Friday , 29 March 2024

Higher Marriage Loans In Iran Lead To More Underage Children Getting Married

Radiofarda – As the amount of loans for marriage has doubled in Iran, the number of applicants planning to marry under-fifteen-year-old partners shows a ninety-fold increase, reports say.

Speaking to the state-run Iran Labor News Agency (ILNA) on December 29, a member of parliament Tayebeh Siavoshi, said, “Since the amount of marriage loan has reached 600 million rials (roughly $5,000 based on free market rate), the number of applicants planning to marry under-fifteen-year-old partners, compared with two years ago, shows an almost ninety-fold growth in the past five months.”

Meanwhile, the number of underage marriages has also significantly increased, Ms. Siavoshi said.

Based on the Central Bank of Iran’s (CBI) statistics, 31 banks and credit institutions currently offer marriage loans.Each person can borrow $2,500 and the couple together are eligible to take a $5,000 loan. But approval is not an easy task, needing two cosigners with proven monthly incomes.SEE ALSO:Public Outcry Leads Officials To Void The Marriage Of Underage Girl In Iran


If a loan is approved, the couple is committed to paying it back in monthly installments in five years with 4% interest. The loan amount is double for war veterans and their children.

Referring to data provided by the Central Bank of Iran (CBI) and the Ministry of Sport and Youth Affairs, Ms. Siavoshi noted that, when the marriage loan increased to 300 million rials (roughly $2,500) per partner in 2018, the number of the applicants for underage marriage showed a nearly seventy-fold increase compared with the previous year.

In some remote and mainly poverty-stricken areas of Iran, the significant amount of marriage loan has encouraged the impoverished parents to give away their under-fifteen-year-old daughters to elderly suitors, and pocket a share of the $5,000 marriage loan, ILNA reports.

Earlier last year, a parliamentary motion to ban underage marriage was rejected at Majles (parliament) Judicial Commission under the pressure of ultraconservative clerics.

The extremist elderly ayatollahs, officially called Shi’ite sources of emulation, have repeatedly insisted that when a girl reaches puberty, regardless of age, she may marry with her father’s consent.

Prophet Muhammad is the perfect example for all Muslims, the ultraconservative Grand Ayatollahs and their followers argue. The prophet is said to have married at least one underage girl.

“Prophet Muhammad married the six-year-old, Aisha, with whom he consummated the marriage when she reached nine,” they note.SEE ALSO:Despite Outrage, No End In Sight For Child Marriage In Iran

In the meantime, the Supreme Leader of the Islamic Republic, Ayatollah Ali Khamenei, has repeatedly urged Iranians to have more babies amid economic and social crisis.

Calling on government officials to render support to families to increase the population of the country, Khamenei reiterated that increasing the number of children should become “a cultural norm” in Iranian society.

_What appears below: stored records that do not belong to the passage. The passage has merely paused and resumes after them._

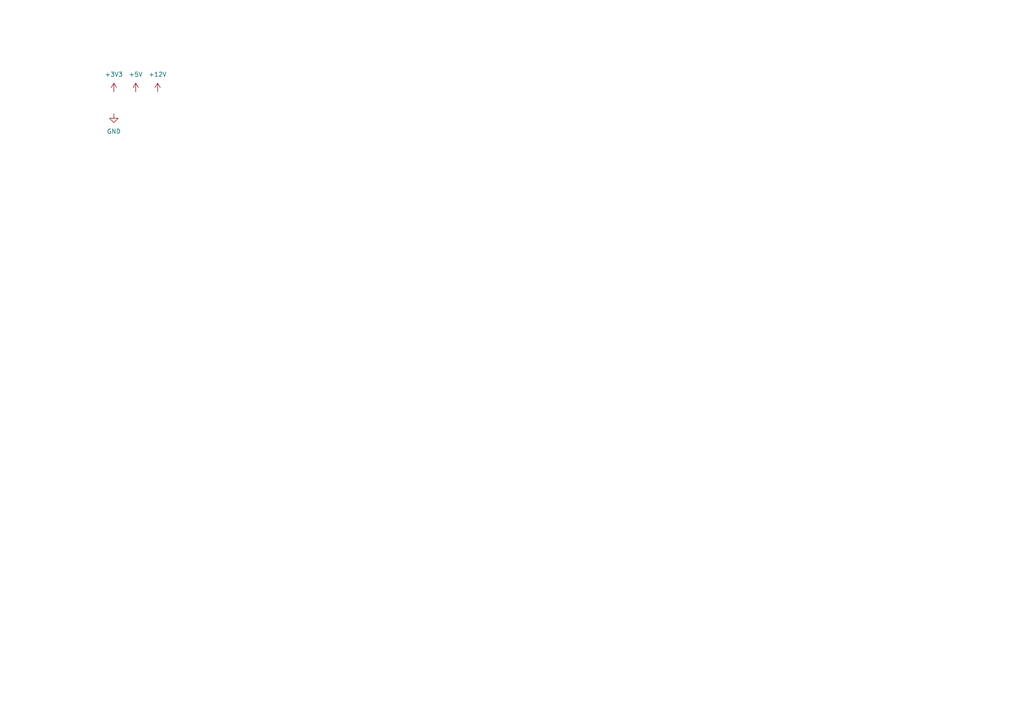
<source format=kicad_sch>
(kicad_sch (version 20211123) (generator eeschema)

  (uuid 19aec941-d967-4940-a58a-9060a38854cb)

  (paper "A4")

  (title_block
    (date "2022-03-14")
    (company "makerspace Bocholt")
  )

  


  (symbol (lib_id "power:GND") (at 33.02 33.02 0) (unit 1)
    (in_bom yes) (on_board yes) (fields_autoplaced)
    (uuid 2262cda4-a0f2-476c-8125-39e31556ae81)
    (property "Reference" "#PWR0202" (id 0) (at 33.02 39.37 0)
      (effects (font (size 1.27 1.27)) hide)
    )
    (property "Value" "GND" (id 1) (at 33.02 38.1 0))
    (property "Footprint" "" (id 2) (at 33.02 33.02 0)
      (effects (font (size 1.27 1.27)) hide)
    )
    (property "Datasheet" "" (id 3) (at 33.02 33.02 0)
      (effects (font (size 1.27 1.27)) hide)
    )
    (pin "1" (uuid b79bacc6-0d1a-48b6-8488-2afa84191c78))
  )

  (symbol (lib_id "power:+12V") (at 45.72 26.67 0) (unit 1)
    (in_bom yes) (on_board yes) (fields_autoplaced)
    (uuid 480c6a56-002f-4fba-a75d-9c5fff6ace29)
    (property "Reference" "#PWR0204" (id 0) (at 45.72 30.48 0)
      (effects (font (size 1.27 1.27)) hide)
    )
    (property "Value" "+12V" (id 1) (at 45.72 21.59 0))
    (property "Footprint" "" (id 2) (at 45.72 26.67 0)
      (effects (font (size 1.27 1.27)) hide)
    )
    (property "Datasheet" "" (id 3) (at 45.72 26.67 0)
      (effects (font (size 1.27 1.27)) hide)
    )
    (pin "1" (uuid 07808b2f-d094-4e82-8303-9ce430624361))
  )

  (symbol (lib_id "power:+5V") (at 39.37 26.67 0) (unit 1)
    (in_bom yes) (on_board yes) (fields_autoplaced)
    (uuid 5a4a3f07-03d9-4dde-aa7c-42cda94c3b80)
    (property "Reference" "#PWR0203" (id 0) (at 39.37 30.48 0)
      (effects (font (size 1.27 1.27)) hide)
    )
    (property "Value" "+5V" (id 1) (at 39.37 21.59 0))
    (property "Footprint" "" (id 2) (at 39.37 26.67 0)
      (effects (font (size 1.27 1.27)) hide)
    )
    (property "Datasheet" "" (id 3) (at 39.37 26.67 0)
      (effects (font (size 1.27 1.27)) hide)
    )
    (pin "1" (uuid 4835fa4e-302a-4ccc-ab7a-7dc1bfaa3802))
  )

  (symbol (lib_id "power:+3.3V") (at 33.02 26.67 0) (unit 1)
    (in_bom yes) (on_board yes) (fields_autoplaced)
    (uuid 778ce8f3-869f-46ba-9fe5-274ec592cbf2)
    (property "Reference" "#PWR0201" (id 0) (at 33.02 30.48 0)
      (effects (font (size 1.27 1.27)) hide)
    )
    (property "Value" "+3.3V" (id 1) (at 33.02 21.59 0))
    (property "Footprint" "" (id 2) (at 33.02 26.67 0)
      (effects (font (size 1.27 1.27)) hide)
    )
    (property "Datasheet" "" (id 3) (at 33.02 26.67 0)
      (effects (font (size 1.27 1.27)) hide)
    )
    (pin "1" (uuid 45e4f231-366d-4242-9727-5a0e897310a8))
  )
)

</source>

Iran is currently experiencing a deep recession, with a 9 percent GDP contraction, more than 40 percent inflation and millions of unemployed young people.

“As the economic situation in Iran deteriorated in the past two years, raising the amount of marriage loan has alarmingly promoted underage marriages,” Ms. Siavoshi told ILNA.

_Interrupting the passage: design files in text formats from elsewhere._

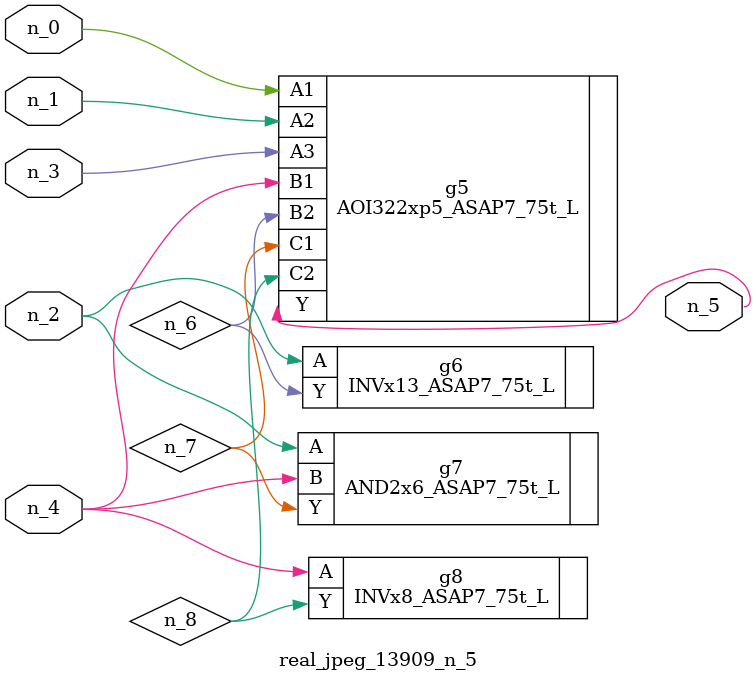
<source format=v>
module real_jpeg_13909_n_5 (n_4, n_0, n_1, n_2, n_3, n_5);

input n_4;
input n_0;
input n_1;
input n_2;
input n_3;

output n_5;

wire n_8;
wire n_6;
wire n_7;

AOI322xp5_ASAP7_75t_L g5 ( 
.A1(n_0),
.A2(n_1),
.A3(n_3),
.B1(n_4),
.B2(n_6),
.C1(n_7),
.C2(n_8),
.Y(n_5)
);

INVx13_ASAP7_75t_L g6 ( 
.A(n_2),
.Y(n_6)
);

AND2x6_ASAP7_75t_L g7 ( 
.A(n_2),
.B(n_4),
.Y(n_7)
);

INVx8_ASAP7_75t_L g8 ( 
.A(n_4),
.Y(n_8)
);


endmodule
</source>
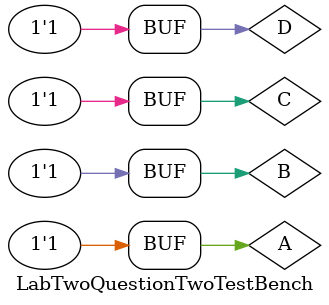
<source format=v>
`timescale 1ns / 1ps


module LabTwoQuestionTwoTestBench(

    );
    LabTwoQuestionTwoDesignSource dut(A,B,C,D,F);
    reg A;
    reg B;
    reg C;
    reg D;
    wire F;
    initial begin
    A=0;
    B=0;
    C=0;
    D=0;
    #10;
    A=0;
    B=0;
    C=0;
    D=1;
    #10;
    A=0;
    B=0;
    C=1;
    D=0;
    #10;
    A=0;
    B=0;
    C=1;
    D=1;
    #10;
    A=0;
    B=1;
    C=0;
    D=0;
    #10;
    A=0;
    B=1;
    C=0;
    D=1;
    #10;
    A=0;
    B=1;
    C=1;
    D=0;
    #10;
    A=0;
    B=1;
    C=1;
    D=1;
    #10;
    A=1;
    B=0;
    C=0;
    D=0;
    #10;
    A=1;
    B=0;
    C=0;
    D=1;
    #10;
    A=1;
    B=0;
    C=1;
    D=0;
    #10;
    A=1;
    B=0;
    C=1;
    D=1;
    #10;
    A=1;
    B=1;
    C=0;
    D=0;
    #10;
    A=1;
    B=1;
    C=0;
    D=1;
    #10;
    A=1;
    B=1;
    C=1;
    D=0;
    #10;
    A=1;
    B=1;
    C=1;
    D=1;
    end
    
endmodule

</source>
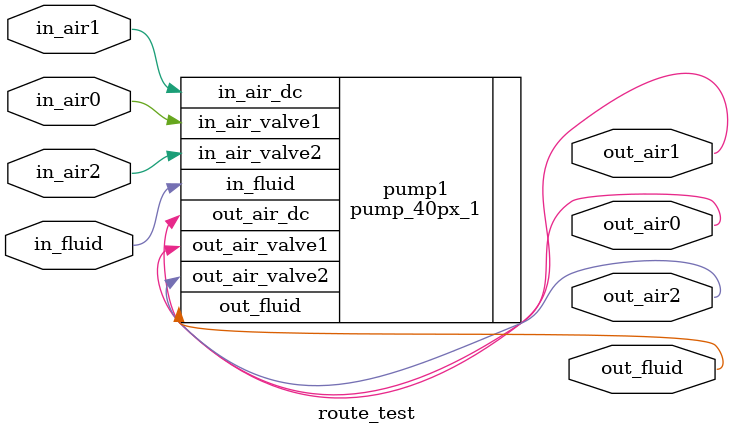
<source format=v>
module route_test (
    in_air0,
    in_air1,
    in_air2,
    in_fluid,
    out_air0,
    out_air1,
    out_air2,
    out_fluid
);

input in_air0, in_air1, in_air2, in_fluid;
output out_air0, out_air1, out_air2, out_fluid;

pump_40px_1 pump1           (.in_air_valve1(in_air0), .in_air_dc(in_air1), .in_air_valve2(in_air2), .in_fluid(in_fluid),
                             .out_air_valve1(out_air0), .out_air_dc(out_air1), .out_air_valve2(out_air2), .out_fluid(out_fluid));

endmodule
</source>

In a report published last May, parliament’s research center announced that nearly 23 to forty percent of Iran’s 82 million population live under the poverty line.

In the meantime, according to local authorities, in 2018, 1400 underage girls married in the province of Zanjan alone, and another 1054 in the Northern Khorasan province.

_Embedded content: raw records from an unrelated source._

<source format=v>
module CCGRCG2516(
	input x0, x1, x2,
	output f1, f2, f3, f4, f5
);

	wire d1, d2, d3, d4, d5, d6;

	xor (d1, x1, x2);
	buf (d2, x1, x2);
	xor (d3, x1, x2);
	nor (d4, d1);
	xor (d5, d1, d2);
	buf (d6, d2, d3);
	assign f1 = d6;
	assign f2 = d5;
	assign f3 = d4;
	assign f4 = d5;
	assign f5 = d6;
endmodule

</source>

Judicial officials in the province of Hamadan have also disclosed that 1,596 cases of underage marriages have been officially registered in the area, out of which sixty cases were ended in divorce.

Referring to the alarming increase in underage marriages in some areas in Iran, the Sport and Youth Affairs Deputy Minister, Mohammad Mehdi Tondgouyan, has warned, “Raising the ceiling of marriage loan will not help raising the number of marriage in the country, but it might bring in more difficulties and social harms.”

Iran’s Civil Code stipulates that the legal age of marriage in Iran is 13 for girls and 15 for boys. However, the law allows girls as young as 9 to marry with their father’s consent or the permission of a sitting judge.

Although full data is not available on child marriage in Iran, UNICEF estimates that approximately 17 percent of girls are married before the age of 18. However, the numbers may be even higher as many families do not register births or underage marriages.